Nevertheless, the present study also has some limitations that remain to be addressed. First, this study did not enroll healthy individuals as part of the normal control group because ethical considerations do not justify endoscopic examination with biopsy sampling for eosinophilic infiltration evaluation in otherwise healthy children. Therefore, as a substitute for recruiting a normal control group, we derived normal reference values based on a previously published study, which evaluated endoscopic biopsies from each region of the gastrointestinal tract for pediatric patients with no identified organic gastrointestinal disease based on histological criteria, endoscopic findings, and final clinical assess.40 This reference group, however, was not comprised of Korean children and therefore might not be able to represent a precise normal control; this group also included some patients with functional abdominal pain, and some patients with allergies, such as asthma, eczema, and rhinitis. As a result, the normal reference values used in this study were likely to reflect elevated tissue eosinophil counts than that of truly normal individuals. Second, this study incorporates a retrospective analysis and the sample size of this study is relatively small, particularly with regards to the normal control and H. pylori infection groups. As such, further prospectively designed studies targeting a large number of pediatric patients and including additional cell types, such as mast cells or intraepithelial lymphocytes are still needed to confirm low-grade inflammation in pediatric AP-FGID.

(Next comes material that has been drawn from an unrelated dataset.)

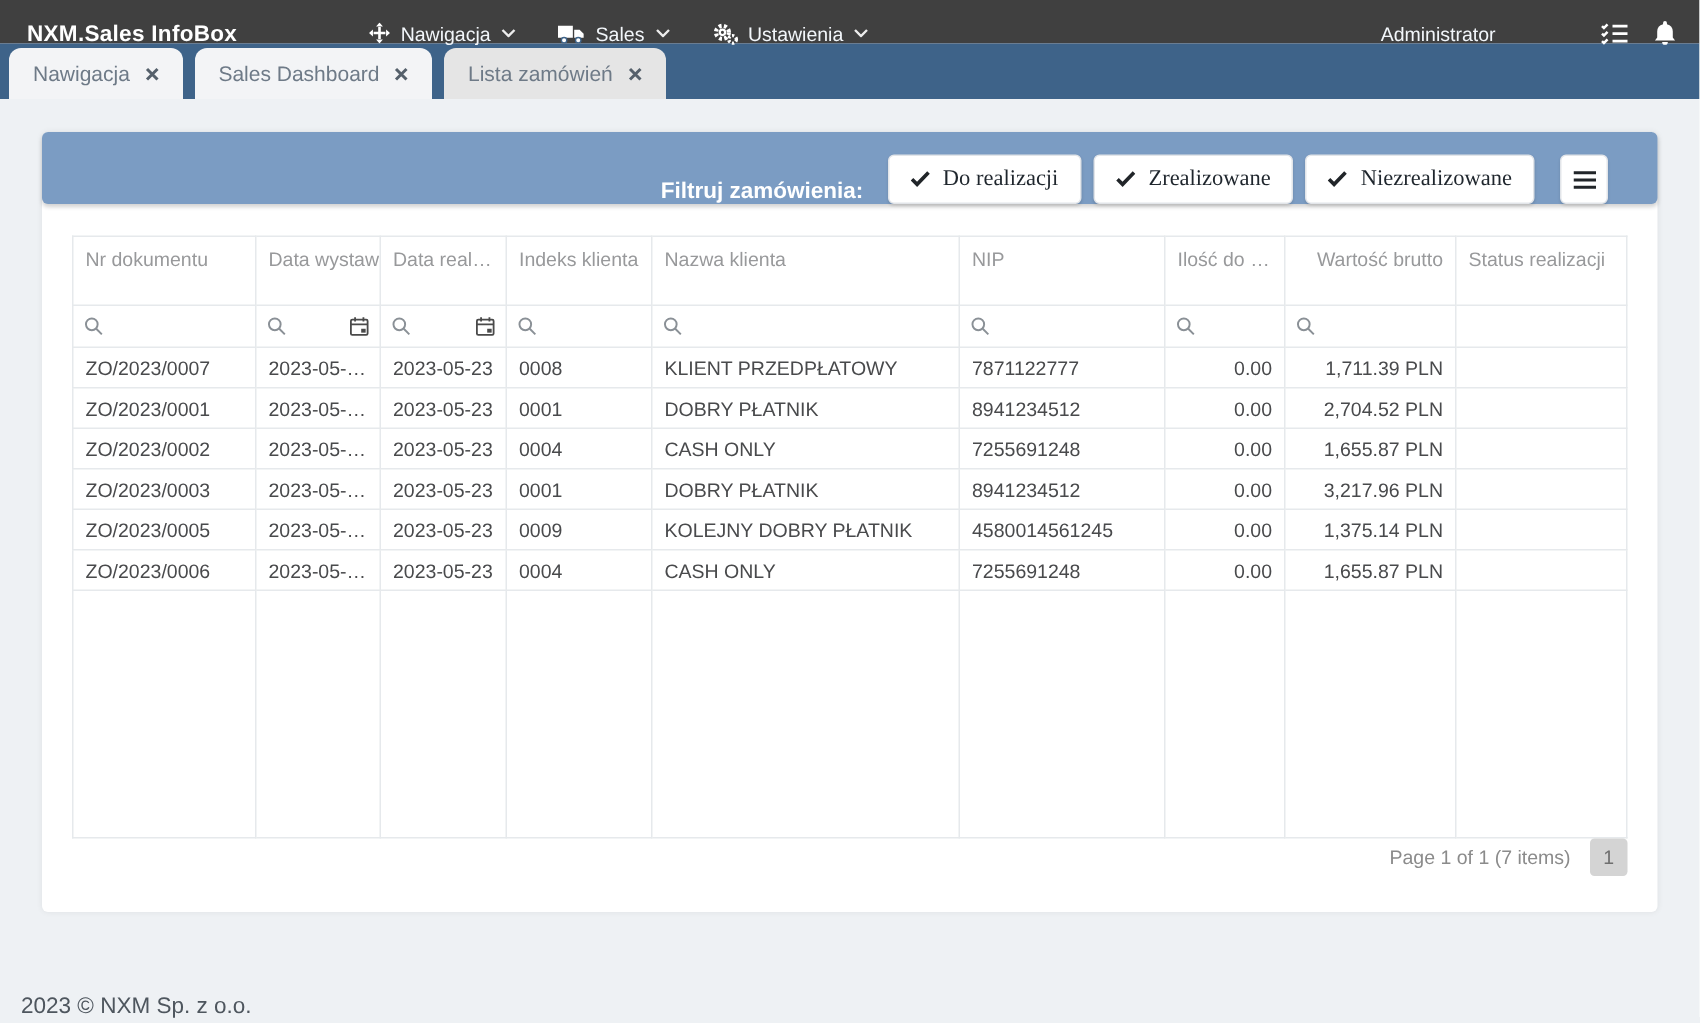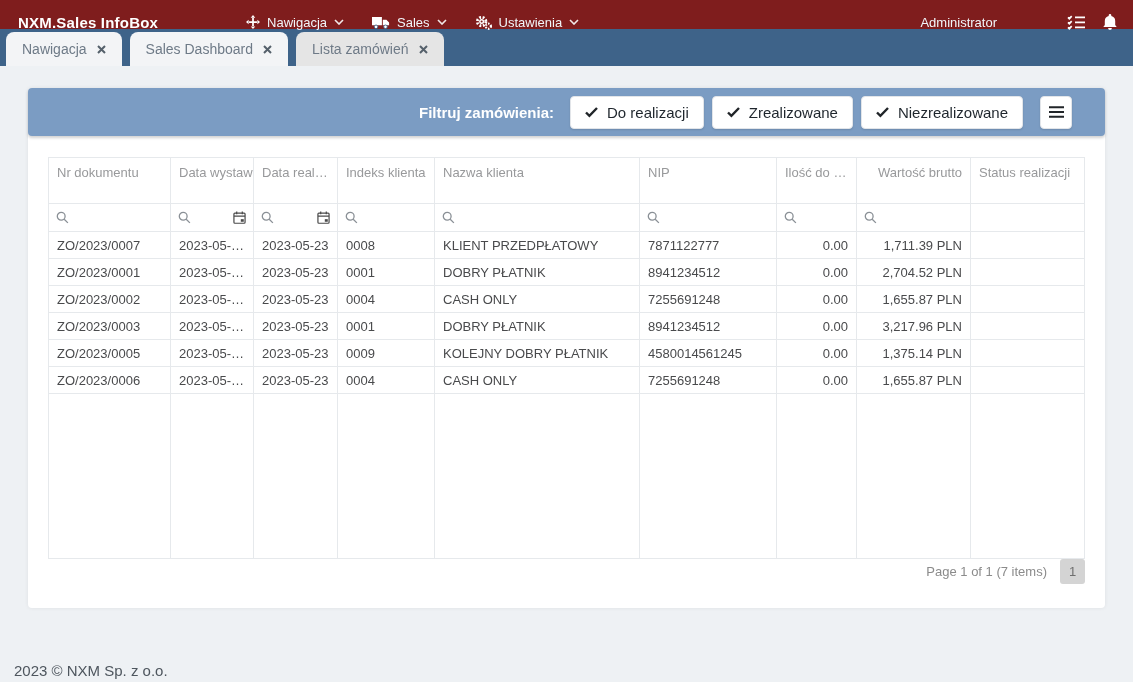"NXM.Sales InfoBox" .navbar { background: #7f1d1d -> #404040 }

In conclusion, gastric antrum and gastric body eosinophil counts were significantly higher in children with AP-FGID in comparison to normal reference values, and lower than those with H. pylori infection in our study; whereas, duodenal eosinophil counts of AP-FGID were not significantly different from normal controls or those with an H. pylori infection. In addition, there were no significant differences in eosinophil counts of the stomach or duodenum among the 4 subtypes of AP-FGID, based on the Rome III criteria in children.
The present study reveals that gastric eosinophilia, rather than duodenal eosinophilia might be associated with AP-FGID in children. Therefore, the results of our study suggest that there might be some contributions of gastrointestinal eosinophils to the development of pediatric AP-FGID.
Financial support: None.
Conflicts of interest: None.
Author contributions: Eun Hye Lee: conducting the study, collecting and interpreting data, drafting the manuscript; Hye Ran Yang: planning the study, interpreting data, drafting the manuscript; and Hye Seung Lee: conducting the study, collecting and interpreting data.